O estudo, divulgado na quinta-feira pelo Laboratório de Investigação Humanitária da Escola de Saúde Pública de Yale, financiada pelo Departamento de Estado norte-americano, concluiu que “o trabalho sistematizado da Rússia para identificar, recolher, transportar e reeducar as crianças ucranianas tem sido facilitado pela Bielorrússia” e é “em última análise coordenado” entre o Presidente russo, Vladimir Putin, e o líder autoritário bielorrusso, Alexander Lukashenko.

“O envolvimento direto da Bielorrússia na deportação forçada de crianças pela Rússia representa uma colaboração” entre os dois países, “com diversas organizações pró-Rússia e pró-regime a facilitar a deportação de crianças da Ucrânia”, refere a investigação.

De acordo com o estudo, pelo menos 2.442 crianças, entre as quais crianças com deficiência, foram levadas para a Bielorrússia de 17 cidades das regiões ucranianas de Donetsk, Lugansk, Kherson e Zaporijia entre 24 de fevereiro de 2022 e 30 de outubro de 2023 — uma iniciativa descrita em grande pormenor no relatório de 40 páginas.

Das regiões ucranianas ocupadas, as crianças foram levadas para a cidade de Rostov, no sul da Rússia, e em seguida metidas num comboio para a Bielorrússia. O transporte foi financiado pelo Estado bielorrusso e estiveram envolvidas organizações estatais, com a aprovação de Lukashenko.

Ao todo, 2.050 crianças foram levadas para o centro infantil de Dubrava, na região bielorrussa de Minsk, ao passo que as restantes 392 foram distribuídas por 13 outras instalações em todo o país. Aí, foram sujeitas a reeducação e treino militar, incluindo com os serviços de segurança e policiais da Bielorrússia, segundo o relatório.

No documento, são também nomeados alguns intervenientes importantes neste processo, como a figura pública bielorrussa Alyaksei Talai, a empresa estatal bielorrussa produtora de potássio Belaruskali, a União da Juventude Republicana da Bielorrússia e clubes de motociclistas ultranacionalistas pró-russos.

As autoridades ucranianas afirmaram que estão a investigar as deportações como um possível genocídio. O Procurador-Geral da Ucrânia indicou que o papel da Bielorrússia nas deportações forçadas de mais de 19.000 crianças dos territórios ocupados está também a ser investigado.

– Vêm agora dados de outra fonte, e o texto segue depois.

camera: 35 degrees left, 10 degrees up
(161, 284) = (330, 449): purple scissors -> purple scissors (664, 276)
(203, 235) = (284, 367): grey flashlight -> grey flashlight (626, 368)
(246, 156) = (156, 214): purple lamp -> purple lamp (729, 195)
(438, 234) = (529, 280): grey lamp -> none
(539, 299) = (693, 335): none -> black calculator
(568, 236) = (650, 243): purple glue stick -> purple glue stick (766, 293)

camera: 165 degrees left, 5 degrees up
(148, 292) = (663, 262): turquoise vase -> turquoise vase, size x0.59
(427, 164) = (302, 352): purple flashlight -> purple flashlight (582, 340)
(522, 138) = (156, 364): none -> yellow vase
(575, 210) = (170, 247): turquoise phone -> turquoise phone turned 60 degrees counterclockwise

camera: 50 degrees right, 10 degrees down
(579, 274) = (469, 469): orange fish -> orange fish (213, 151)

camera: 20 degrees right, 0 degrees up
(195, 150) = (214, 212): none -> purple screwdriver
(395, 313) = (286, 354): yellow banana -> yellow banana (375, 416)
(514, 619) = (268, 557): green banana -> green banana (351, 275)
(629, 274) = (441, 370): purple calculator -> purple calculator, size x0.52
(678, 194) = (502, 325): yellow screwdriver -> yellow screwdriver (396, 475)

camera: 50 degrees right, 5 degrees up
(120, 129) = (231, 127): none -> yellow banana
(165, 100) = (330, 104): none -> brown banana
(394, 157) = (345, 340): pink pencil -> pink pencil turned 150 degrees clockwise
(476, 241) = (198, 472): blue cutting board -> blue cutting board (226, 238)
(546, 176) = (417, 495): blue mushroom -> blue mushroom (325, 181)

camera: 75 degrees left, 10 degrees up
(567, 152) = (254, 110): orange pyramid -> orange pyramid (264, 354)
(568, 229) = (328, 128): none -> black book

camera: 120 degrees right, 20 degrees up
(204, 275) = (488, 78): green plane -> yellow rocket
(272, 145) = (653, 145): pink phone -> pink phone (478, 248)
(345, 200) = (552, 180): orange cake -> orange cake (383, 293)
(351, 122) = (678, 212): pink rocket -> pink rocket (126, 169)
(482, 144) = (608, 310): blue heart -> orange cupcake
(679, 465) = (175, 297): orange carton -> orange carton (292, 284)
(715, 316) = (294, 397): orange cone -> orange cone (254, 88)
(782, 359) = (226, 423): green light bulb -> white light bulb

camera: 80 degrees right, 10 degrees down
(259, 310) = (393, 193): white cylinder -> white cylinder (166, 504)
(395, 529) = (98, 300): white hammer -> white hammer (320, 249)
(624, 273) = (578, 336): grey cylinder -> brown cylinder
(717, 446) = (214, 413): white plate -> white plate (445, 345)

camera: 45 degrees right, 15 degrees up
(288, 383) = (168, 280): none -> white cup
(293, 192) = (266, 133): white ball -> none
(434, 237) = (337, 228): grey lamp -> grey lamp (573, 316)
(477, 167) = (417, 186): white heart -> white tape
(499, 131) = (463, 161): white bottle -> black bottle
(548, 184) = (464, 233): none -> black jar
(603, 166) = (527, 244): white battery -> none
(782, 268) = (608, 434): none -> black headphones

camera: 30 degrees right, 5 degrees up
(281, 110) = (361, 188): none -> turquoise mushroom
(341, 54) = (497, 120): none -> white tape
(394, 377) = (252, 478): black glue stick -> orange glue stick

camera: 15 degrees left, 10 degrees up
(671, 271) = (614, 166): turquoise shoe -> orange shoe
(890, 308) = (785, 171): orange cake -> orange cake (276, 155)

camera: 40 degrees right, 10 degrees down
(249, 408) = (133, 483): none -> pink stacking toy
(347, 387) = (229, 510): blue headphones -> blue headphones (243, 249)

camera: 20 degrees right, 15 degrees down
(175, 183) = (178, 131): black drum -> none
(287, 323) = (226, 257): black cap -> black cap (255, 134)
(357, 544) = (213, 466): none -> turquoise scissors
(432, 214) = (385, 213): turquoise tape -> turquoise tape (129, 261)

No início deste ano, o Tribunal Penal Internacional (TPI) indiciou Putin e a comissária russa para os direitos das crianças, Maria Lvova-Belova, pelo seu alegado envolvimento em crimes relacionados com a deportação forçada de crianças da Ucrânia e emitiu mandados de captura para eles.

A oposição bielorrussa tem procurado obter um indiciamento semelhante para Lukashenko. Pavel Latushka, um antigo ministro bielorrusso que se tornou líder da oposição no exílio, indicou ter entregado ao TPI provas que implicam o Presidente da Bielorrússia.

Latushka disse hoje à agência de notícias norte-americana Associated Press (AP) que o relatório de Yale complementa os dados que ele e a sua equipa recolheram com mais “pormenores horríveis” e “levanta a questão da acusação criminal internacional dos principais criminosos bielorrussos que organizaram a deslocação ilegal de crianças ucranianas para a Bielorrússia”.

“A democracia vence quando há responsabilização, e Lukashenko e os que lhe estão associados têm cometido milhares de crimes contra bielorrussos e ucranianos”, sustentou.

Num comunicado anunciando o relatório de Yale, na quinta-feira, o Departamento de Estado norte-americano declarou que Washington “continuará a procurar responsabilizar os envolvidos em abusos relacionados com a guerra da Rússia contra a Ucrânia”.

A Rússia lançou a 24 de fevereiro de 2022 uma ofensiva militar na Ucrânia que causou, de acordo com dados da ONU, a pior crise de refugiados na Europa desde a Segunda Guerra Mundial (1939-1945) e fez nos últimos 20 meses um elevado número de vítimas não só militares como também civis, impossíveis de contabilizar enquanto o conflito decorrer.

A invasão — justificada por Putin com a necessidade de “desnazificar” e desmilitarizar a Ucrânia para segurança da Rússia – foi condenada pela generalidade da comunidade internacional, que tem respondido com envio de armamento para a Ucrânia e imposição à Rússia de sanções políticas e económicas.